期待のBランク新人冒険者③
「よし、じゃあそろそろ行くわ。」
「はい。」
男がギルドの受付カウンターに行き、Bランクのギルドカードを受け取ると同時に、ガンゾ達が席を立ち、ギルドを出ようとする男の目の前に立ちはだかる。
「おいおい!こんなガキがBランクだって?しかもソロで?」
「何かの間違いだろ!ぎゃははは!!」
「親のコネで成り上がったんじゃねぇのか!?」
おいおい、あいつら俺に絡んだ時と全く同じセリフじゃねぇか。
あいつらそれしかレパートリーねぇのか?
でも何か懐かしいな。
ガンゾ達に絡まれた時は、滅茶苦茶変な奴に絡まれたと思ったが、あんな裏の事情を聞かされたら、もう良い奴にしか見えん。

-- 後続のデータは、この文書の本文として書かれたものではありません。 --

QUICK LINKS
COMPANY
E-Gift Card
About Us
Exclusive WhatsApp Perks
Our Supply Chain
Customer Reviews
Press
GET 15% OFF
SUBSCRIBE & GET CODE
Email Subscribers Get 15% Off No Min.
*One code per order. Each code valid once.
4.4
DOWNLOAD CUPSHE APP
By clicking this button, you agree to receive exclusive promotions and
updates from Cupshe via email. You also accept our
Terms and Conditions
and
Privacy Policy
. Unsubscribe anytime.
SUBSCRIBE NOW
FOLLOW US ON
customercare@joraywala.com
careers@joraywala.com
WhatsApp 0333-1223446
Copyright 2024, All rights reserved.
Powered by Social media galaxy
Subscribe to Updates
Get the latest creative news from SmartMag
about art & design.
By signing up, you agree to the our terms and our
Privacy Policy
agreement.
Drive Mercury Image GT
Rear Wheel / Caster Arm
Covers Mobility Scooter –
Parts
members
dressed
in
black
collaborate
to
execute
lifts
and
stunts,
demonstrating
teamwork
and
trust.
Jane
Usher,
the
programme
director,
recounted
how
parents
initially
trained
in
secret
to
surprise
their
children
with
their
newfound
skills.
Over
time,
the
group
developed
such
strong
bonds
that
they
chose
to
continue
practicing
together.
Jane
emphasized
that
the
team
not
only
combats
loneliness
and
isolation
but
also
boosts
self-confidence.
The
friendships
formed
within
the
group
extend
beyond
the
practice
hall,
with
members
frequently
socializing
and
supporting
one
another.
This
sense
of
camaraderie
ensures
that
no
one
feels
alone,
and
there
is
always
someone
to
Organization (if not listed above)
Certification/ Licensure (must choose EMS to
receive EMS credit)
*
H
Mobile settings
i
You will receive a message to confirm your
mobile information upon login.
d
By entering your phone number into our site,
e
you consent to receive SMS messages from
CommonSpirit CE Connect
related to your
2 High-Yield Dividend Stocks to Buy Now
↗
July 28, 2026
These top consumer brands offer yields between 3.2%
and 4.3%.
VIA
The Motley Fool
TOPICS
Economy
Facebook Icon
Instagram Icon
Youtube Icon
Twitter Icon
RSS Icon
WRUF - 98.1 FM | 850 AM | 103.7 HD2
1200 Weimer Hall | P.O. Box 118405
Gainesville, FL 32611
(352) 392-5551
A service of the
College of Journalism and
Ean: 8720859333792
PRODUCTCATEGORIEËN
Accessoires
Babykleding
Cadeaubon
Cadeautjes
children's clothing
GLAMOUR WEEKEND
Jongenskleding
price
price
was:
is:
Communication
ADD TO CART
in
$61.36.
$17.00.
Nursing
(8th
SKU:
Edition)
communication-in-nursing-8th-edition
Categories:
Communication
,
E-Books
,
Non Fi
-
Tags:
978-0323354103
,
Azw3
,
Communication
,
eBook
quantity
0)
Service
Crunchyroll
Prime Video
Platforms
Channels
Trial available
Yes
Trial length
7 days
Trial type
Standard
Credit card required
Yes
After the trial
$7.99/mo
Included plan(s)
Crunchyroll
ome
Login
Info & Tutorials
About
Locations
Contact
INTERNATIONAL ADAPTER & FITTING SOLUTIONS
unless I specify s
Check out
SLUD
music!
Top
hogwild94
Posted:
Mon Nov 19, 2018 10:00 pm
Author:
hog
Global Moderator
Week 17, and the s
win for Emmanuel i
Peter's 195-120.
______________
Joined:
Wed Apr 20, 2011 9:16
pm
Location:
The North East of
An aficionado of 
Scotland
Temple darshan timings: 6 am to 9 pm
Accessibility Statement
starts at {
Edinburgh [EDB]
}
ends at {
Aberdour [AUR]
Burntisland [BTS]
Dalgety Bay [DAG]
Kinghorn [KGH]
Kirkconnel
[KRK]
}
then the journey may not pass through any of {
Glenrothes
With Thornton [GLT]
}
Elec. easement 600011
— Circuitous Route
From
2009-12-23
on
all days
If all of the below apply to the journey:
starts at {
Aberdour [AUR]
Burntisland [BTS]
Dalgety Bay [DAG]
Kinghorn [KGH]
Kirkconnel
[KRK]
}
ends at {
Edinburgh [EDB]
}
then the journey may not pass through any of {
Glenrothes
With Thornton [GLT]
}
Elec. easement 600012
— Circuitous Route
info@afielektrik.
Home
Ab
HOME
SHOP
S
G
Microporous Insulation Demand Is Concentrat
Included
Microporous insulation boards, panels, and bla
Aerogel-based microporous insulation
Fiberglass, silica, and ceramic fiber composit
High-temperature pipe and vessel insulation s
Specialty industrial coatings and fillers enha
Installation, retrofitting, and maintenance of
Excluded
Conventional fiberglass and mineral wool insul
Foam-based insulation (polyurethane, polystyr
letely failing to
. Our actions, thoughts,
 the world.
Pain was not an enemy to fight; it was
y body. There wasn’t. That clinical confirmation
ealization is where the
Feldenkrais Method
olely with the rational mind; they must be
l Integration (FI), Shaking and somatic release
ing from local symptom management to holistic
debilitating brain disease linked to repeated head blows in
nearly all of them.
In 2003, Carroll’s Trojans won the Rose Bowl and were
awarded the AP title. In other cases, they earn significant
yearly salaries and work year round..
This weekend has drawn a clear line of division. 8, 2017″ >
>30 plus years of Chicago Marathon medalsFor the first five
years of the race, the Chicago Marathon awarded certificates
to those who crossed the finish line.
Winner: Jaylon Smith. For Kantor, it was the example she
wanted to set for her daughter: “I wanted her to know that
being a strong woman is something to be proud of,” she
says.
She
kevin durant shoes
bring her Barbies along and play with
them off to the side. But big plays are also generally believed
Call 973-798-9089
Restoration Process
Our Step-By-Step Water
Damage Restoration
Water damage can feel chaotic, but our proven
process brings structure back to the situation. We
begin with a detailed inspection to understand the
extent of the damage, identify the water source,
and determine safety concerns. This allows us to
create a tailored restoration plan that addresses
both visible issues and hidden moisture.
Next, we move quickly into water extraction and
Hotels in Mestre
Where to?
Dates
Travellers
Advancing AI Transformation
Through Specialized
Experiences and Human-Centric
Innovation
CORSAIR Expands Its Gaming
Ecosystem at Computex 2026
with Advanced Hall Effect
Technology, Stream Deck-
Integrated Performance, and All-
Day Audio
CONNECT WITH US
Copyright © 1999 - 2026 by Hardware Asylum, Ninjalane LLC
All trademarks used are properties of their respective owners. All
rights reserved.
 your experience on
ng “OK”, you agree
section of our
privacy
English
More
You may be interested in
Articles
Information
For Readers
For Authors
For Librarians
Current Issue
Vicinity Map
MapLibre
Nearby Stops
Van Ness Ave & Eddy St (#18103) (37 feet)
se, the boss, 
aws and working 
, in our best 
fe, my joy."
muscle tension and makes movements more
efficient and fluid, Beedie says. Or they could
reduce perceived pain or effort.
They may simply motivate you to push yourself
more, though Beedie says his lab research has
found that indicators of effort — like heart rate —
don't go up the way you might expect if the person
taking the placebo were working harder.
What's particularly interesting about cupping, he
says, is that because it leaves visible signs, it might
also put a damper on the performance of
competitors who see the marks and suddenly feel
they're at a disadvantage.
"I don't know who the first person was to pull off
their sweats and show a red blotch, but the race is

「おいてめぇ!だんまりかよ!ビビってんのか!?そんなんでBランク冒険者やってけ・・・あぁ?」
誰かの腕が宙を舞う。
男の右手には、刀身が鮮血によって塗れた剣がある。
一瞬の出来事だった。
「ぐっおおおおお!!」
ガンゾが苦痛の叫びを上げて、切られた部分を止血しようと必死に抑え、前傾姿勢になる。それを見た男がガンゾの首を狙って剣を上に持ってくる同時に、間髪入れず周りの上級冒険者達が一気に動きだす!
全員が片手には武器を持っており、一直線に男の元へ走りだしていく!
1歩遅れてギルドの職員も慌ただしく動き出す。
ドゴオオオオオン!!!
上級冒険者達の攻撃によって、男は吹き飛ばされ、壁に衝突し、朝の街とは思えない程の轟音が響く。
しかし、上級冒険者達は動きを止めず、追撃にかかろうとすぐに追いかける!
「おいおい、流石に死ぬんじゃないか?」
あの男が幾らガンゾの腕を切ったからって殺すのはやりすぎじゃないか?
甘いと思われるかも知れないが、人の死ぬところなんて出来るだけ見たくない。
ガンゾ達だってこういう事が起きる事くらい覚悟していただろう。
話し合えばなんとかなるんじゃないのか?
そんな事を考えた所で、彼等は止まらない。
「おらあああ!!」
壁から顔だしたばかりの彼に剣を振りかぶる上級冒険者達を見ながら、ガンゾの元へ駆け寄る。
そこで、目を疑う出来事が起こった。
「ぐっ、っう!なんだ、とっ・・・!」
上級冒険者達の追撃を躱し、1人の腹を突き刺していたのだ!
「マジかよ・・・。」
その光景を見ていたガンゾ達も、自分より遥かに強い上級冒険者数人の攻撃を避け、反撃をした男を見て驚愕する。
「あのままだと不味いか。」
あの男、上級冒険者を複数相手しながら渡りあっている、どころか押してすらいる。
先程から少しずつ傷が増えているのは上級冒険者側。
彼等があの男に直撃を与えられたのは、最初のあの一撃だけ。
「くっまずいっ!」
上級冒険者の1人が体勢を崩した瞬間、男はその冒険者の首を目掛けて剣を突き出す!
彼は躱す事も、防御する事ももう間に合わない!
絶対絶命のその時______
「この辺で終わりにしないか?」
キィィィン!!
と剣を抜いているアレスが横から割って入り、殺されるのを何とか阻止する!
「なんだ?お前?」
その時、初めて聞いた男の声は、思っていたよりも若かった。